Reciprocità, comunque, significa che le imprese cinesi ed europee dovranno essere trattate allo stesso modo, sia quando operano in Cina che in Europa. Sennonché la loro dipendenza economica e finanziaria è molto diversa. Da una parte regole di mercato, salvo un limitato numero di aziende di Stato, che non possono tuttavia ricevere aiuti dal Pubblico; dall’altra strutture produttive che dipendono quasi interamente dallo Stato. Il tema dei sussidi è quindi stato tra i più spinosi. E la ragione è evidente: le aziende sussidiate dallo Stato hanno un vantaggio competitivo immediato nei confronti dei propri concorrenti, per cui vanno in qualche modo limitate. Già nello scorso Consiglio europeo erano state indicate alcune linee guida. Era stato deciso, ad esempio, che le aziende finanziate dallo Stato cinese non potessero partecipare alle gare indette da istituzioni pubbliche.
Al tempo stesso era previsto uno screening sugli investimenti cinesi in Europa, per coglierne tutte le implicazioni di carattere strategico ed eventualmente bloccarli con il ricorso ad un’istituenda “golden power”. Su questa decisione, come si ricorderà, il governo italiano si era, inspiegabilmente, astenuto. Sullo sfondo, infine, la parte costruens: vale a dire la necessità di favorire la nascita di “campioni europei”, favorendo il merger tra le compagnie dei diversi Paesi membri. Una piccola rivoluzione, rispetto alle decisioni dell’Antitrust europeo, sempre pronto a bloccare ogni possibile iniziativa.

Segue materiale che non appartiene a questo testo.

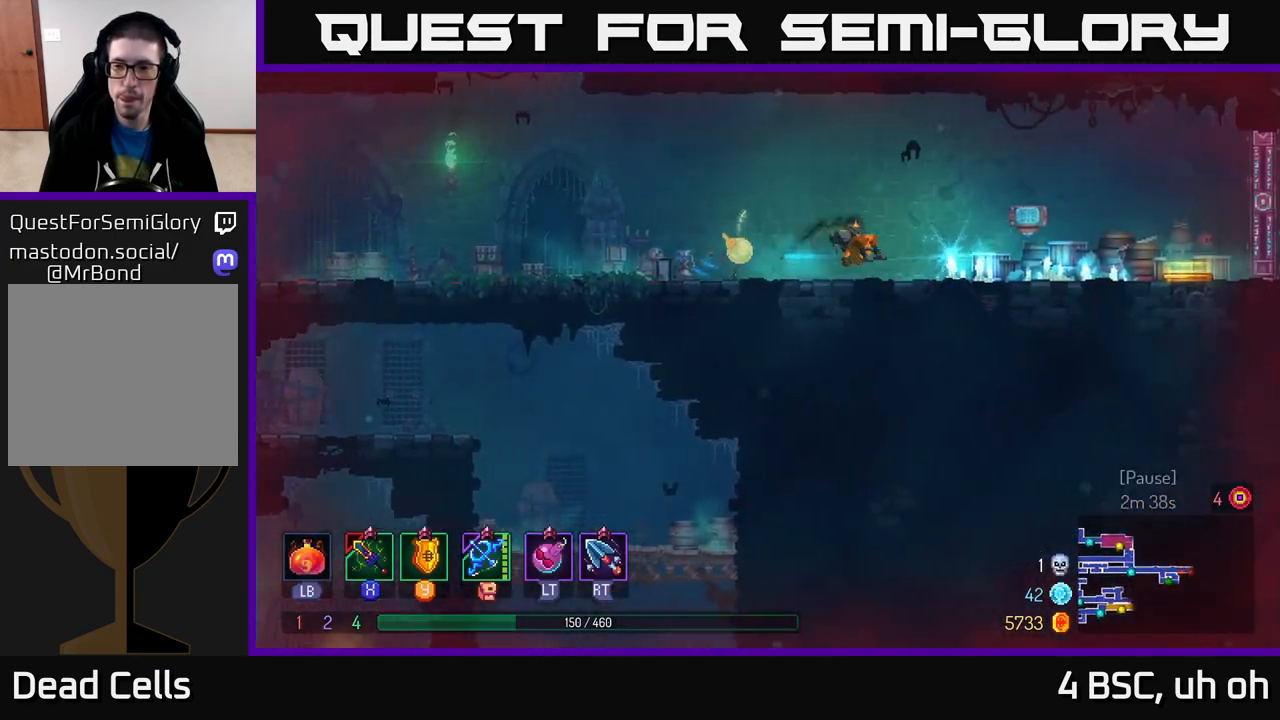
{"buttons": [], "left_stick": "right", "right_stick": "center", "events": []}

Da quel che si comprende dal comunicato, vi sarebbe la disponibilità, da parte delle Autorità cinesi, ad indicare quei settori in cui le imprese europee potranno contare su un mercato più aperto. Vi dovrebbe essere, pertanto, una netta segmentazione: settori riservati alle aziende di stato e settori completamente aperti alla concorrenza internazionale.
In questo secondo campo, tuttavia, dovranno valere, come sottolinea il comunicato, gli “standard internazionali nel campo della protezione e della proprietà intellettuale”. Su questa tesi hanno insistito particolarmente Francia e Germania preoccupate del fatto che, molto spesso, una delle condizioni per l’investimento in Cina è la totale cessione del know how industriale. Infine due note a margine. La riaffermazione, che ha fatto storcere il naso ai rappresentanti cinesi: “i diritti umani sono universali, indivisibili, interdipendenti e interconnessi”.

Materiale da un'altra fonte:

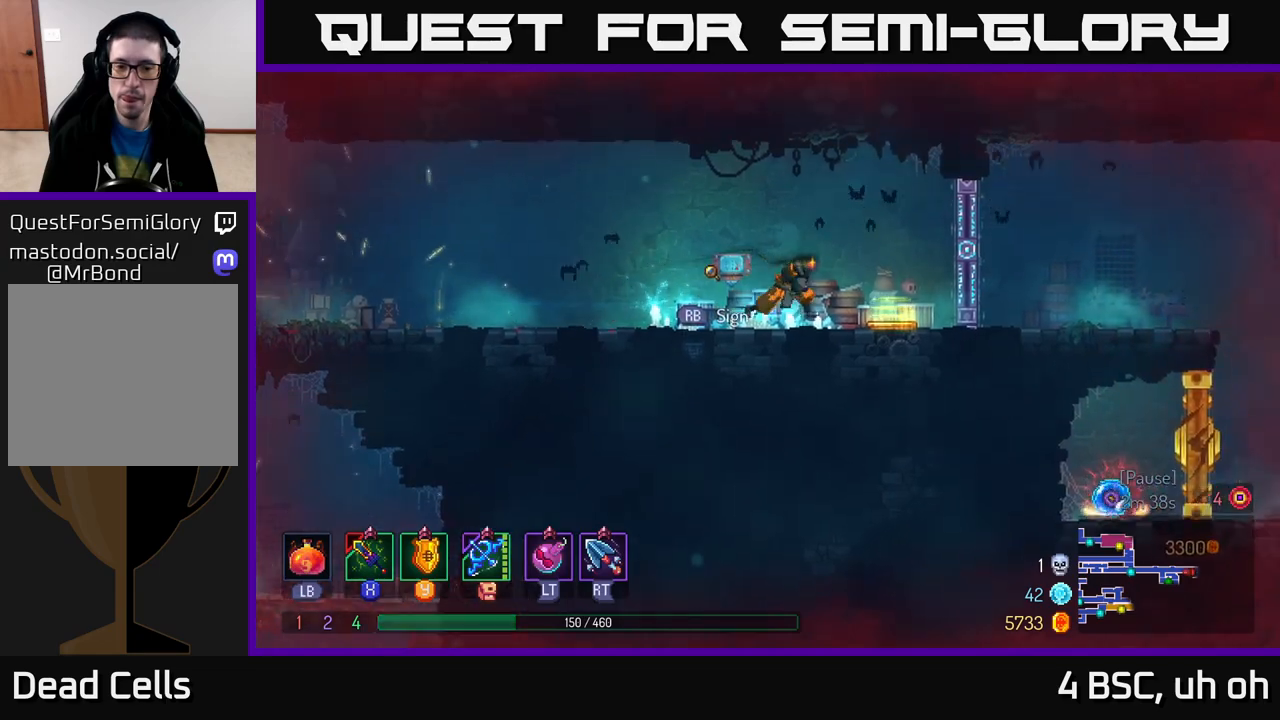
{"buttons": [], "left_stick": "right", "right_stick": "center", "events": [[333, "B", "down"], [450, "B", "up"]]}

L’interesse mostrato dalla Cina per le grandi linee di comunicazioni intereuropee – Ten-t– di cui la Tav, Lione -Torino è parte integrante. Il che fa apparire i 5 Stelle, sostenitori delle intese sulla “nuova via della seta”, ma contrari alla realizzazione di quell’opera, come apprendisti stregoni. Hanno cercato di cavalcare entrambi i dossier, ma in modo assolutamente schizofrenico. Si può infatti sostenere che le merci cinesi possono solo arrivare ai porti di Genova e di Trieste e lì rimanere? I cinesi sono soprattutto interessati ai grandi mercati europei. Di cui quelle grandi infrastrutture rappresentano le arterie imprescindibili. Lo si è compreso a Pechino, ma non a Torino, il cui sindaco è paralizzato dal vociare dei “No Tav”.